Exercise can also be a very valuable tool in the management of PCOS. Not only can it help with weight loss efforts, but it also increases the sensitivity of cell membranes to insulin, allowing the body to convert glucose into energy more effectively. And an added bonus to improving the body's ability to use insulin properly is that it could reduce the excess androgens in the body that are the major causes of many of the cosmetic symptoms.
Medical treatment options
There is increasing evidence that PCOS can be successfully treated and often reversed with the use of insulin sensitizing medications such as Metformin (Glucophage), and Glitazones such as Rosiglitazone (Avandia) or Pioglitazone (Actos). These medications have been shown to reduce the endocrine abnormalities seen with PCOS, often with two to three months, and can result in improved regulation of menstrual cycles, decreased hair loss, diminished facial and body hair growth, normalization of blood pressure, weight loss, and reduction in cardiovascular risks. These medications also can help return normal fertility and reduced risk of miscarriage. Within six months of starting treatment with insulin-lowering medications plus diet and exercise, more than 90 percent of women will resume regular menstrual cycles.

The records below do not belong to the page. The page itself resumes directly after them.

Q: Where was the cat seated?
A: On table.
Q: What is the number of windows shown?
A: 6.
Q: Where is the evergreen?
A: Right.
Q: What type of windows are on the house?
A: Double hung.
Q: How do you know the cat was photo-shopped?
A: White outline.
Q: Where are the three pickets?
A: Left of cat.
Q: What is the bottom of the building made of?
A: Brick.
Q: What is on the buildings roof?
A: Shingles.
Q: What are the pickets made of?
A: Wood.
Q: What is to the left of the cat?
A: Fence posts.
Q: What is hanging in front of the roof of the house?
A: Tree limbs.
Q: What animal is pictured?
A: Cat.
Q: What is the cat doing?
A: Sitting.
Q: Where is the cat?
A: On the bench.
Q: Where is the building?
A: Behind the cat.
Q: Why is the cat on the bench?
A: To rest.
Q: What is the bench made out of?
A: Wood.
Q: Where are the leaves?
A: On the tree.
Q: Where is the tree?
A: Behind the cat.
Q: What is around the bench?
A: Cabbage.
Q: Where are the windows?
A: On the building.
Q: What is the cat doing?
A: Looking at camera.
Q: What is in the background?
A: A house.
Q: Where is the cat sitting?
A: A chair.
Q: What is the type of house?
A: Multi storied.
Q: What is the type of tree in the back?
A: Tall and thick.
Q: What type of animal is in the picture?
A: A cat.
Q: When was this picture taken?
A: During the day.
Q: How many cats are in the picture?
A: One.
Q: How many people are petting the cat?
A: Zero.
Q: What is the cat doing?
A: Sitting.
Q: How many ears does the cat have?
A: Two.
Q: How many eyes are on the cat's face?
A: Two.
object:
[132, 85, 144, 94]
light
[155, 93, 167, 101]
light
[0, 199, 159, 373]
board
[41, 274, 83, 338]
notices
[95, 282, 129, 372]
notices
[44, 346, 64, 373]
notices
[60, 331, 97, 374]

Androgen-related symptoms such as acne and hair loss can often be improved through the use of anti-androgen medications such as Spironalactone (Aldactone), Cyproterone acetage, Flutamide (Eulexin), or Finasteride (Propecia, Proscar).
PCOS patients who are dealing with fertility issues can often see improvement with fertility agents such as Clomid or Serophene, Gonadotropin injections, hCG (human chorionic gonadotropin), or GnRH Lutrepulse, and if these treatment options don't bring results, patients can turn to in-vitro fertilization, commonly known as IVF.
While PCOS may bring many unwanted cosmetic symptoms, it is a serious medical condition that needs to be addressed and properly treated. Use of a comprehensive treatment program to bring insulin and androgen levels back into balance, along with assistance in weight loss and other issues, can help patients with PCOS restore their health and fertility, while reducing their risk of heart disease, stroke and diabetes.